Your instructions = The entries are to be repeated exactly, with all pictures omitted.

Exercise materials =
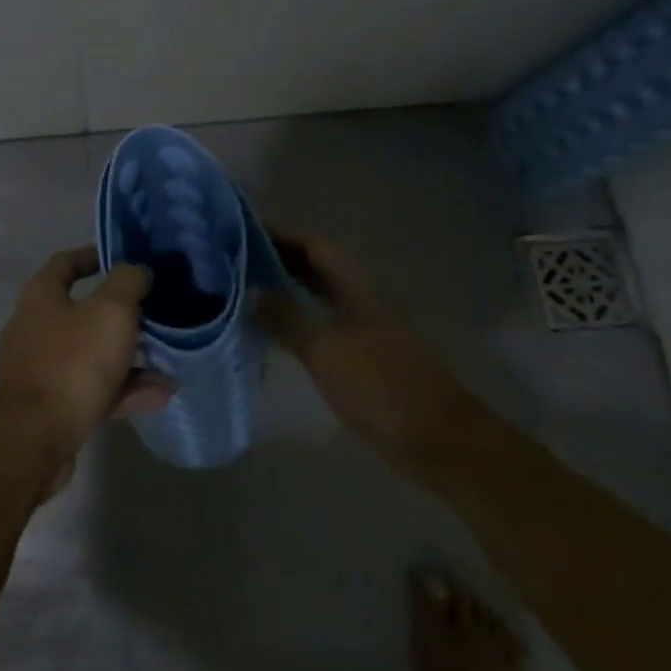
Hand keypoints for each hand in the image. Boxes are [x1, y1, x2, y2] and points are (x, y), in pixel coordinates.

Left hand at [0, 247, 166, 471]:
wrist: (35, 438)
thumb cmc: (72, 362)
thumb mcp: (110, 311)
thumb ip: (127, 283)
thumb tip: (135, 270)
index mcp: (41, 296)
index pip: (65, 263)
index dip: (93, 256)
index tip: (123, 259)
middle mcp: (35, 327)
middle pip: (82, 311)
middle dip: (120, 313)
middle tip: (155, 313)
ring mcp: (41, 369)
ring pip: (91, 354)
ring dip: (129, 357)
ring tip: (168, 361)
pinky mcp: (51, 406)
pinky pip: (93, 389)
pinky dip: (124, 389)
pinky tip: (161, 395)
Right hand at [258, 230, 472, 478]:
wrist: (437, 441)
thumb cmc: (380, 387)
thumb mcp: (326, 350)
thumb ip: (287, 318)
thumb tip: (252, 292)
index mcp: (356, 289)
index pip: (316, 246)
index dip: (281, 234)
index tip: (242, 230)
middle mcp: (360, 301)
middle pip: (317, 268)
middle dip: (278, 259)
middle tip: (233, 260)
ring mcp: (363, 330)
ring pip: (318, 297)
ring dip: (284, 289)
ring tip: (243, 290)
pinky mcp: (361, 359)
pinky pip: (320, 326)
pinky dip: (294, 320)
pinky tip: (270, 332)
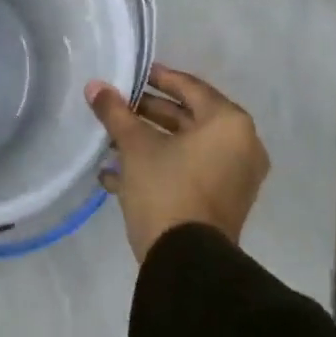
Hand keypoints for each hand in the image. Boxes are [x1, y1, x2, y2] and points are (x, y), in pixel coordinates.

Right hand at [85, 63, 269, 262]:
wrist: (186, 262)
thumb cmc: (167, 188)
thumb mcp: (135, 145)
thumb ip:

Exercise result =
Hand keypoints for each hand in the image. Boxes are [x1, y1, x2, y2] and points are (x, y), in pixel coordinates.

Left hand at [0, 247, 166, 471]:
wrist: (35, 438)
thumb cmc: (72, 362)
thumb mcp: (110, 311)
thumb ip: (127, 283)
thumb tip: (135, 270)
index mcp: (41, 296)
index pip: (65, 263)
index dip: (93, 256)
index tip: (123, 259)
middle mcp: (35, 327)
middle pip: (82, 311)
middle dip: (120, 313)
middle tip: (155, 313)
ring mcp: (41, 369)
ring pip: (91, 354)
ring dip: (129, 357)
ring tip: (168, 361)
pinky mcp: (51, 406)
pinky pip: (93, 389)
pinky dip: (124, 389)
pinky tip: (161, 395)
Right hand at [258, 230, 472, 478]:
wrist: (437, 441)
thumb cmc: (380, 387)
thumb mcp: (326, 350)
thumb ip: (287, 318)
thumb tip: (252, 292)
index mcp: (356, 289)
index pip: (316, 246)
index dip: (281, 234)
index tip: (242, 230)
middle mcp: (360, 301)
middle pip: (317, 268)
middle dip: (278, 259)
middle tip: (233, 260)
ring mcp: (363, 330)
ring pip: (318, 297)
ring dip: (284, 289)
ring tip: (243, 290)
pinky mcp: (361, 359)
pinky pip: (320, 326)
pinky dip: (294, 320)
pinky tip: (270, 332)
Hand keypoints for each hand in the image. Boxes are [x1, y1, x2, y2] and points are (x, y), in pixel coordinates.

Right hand at [85, 63, 269, 262]:
wrist: (186, 262)
thumb cmc: (167, 188)
thumb mcp: (135, 145)
thumb ip:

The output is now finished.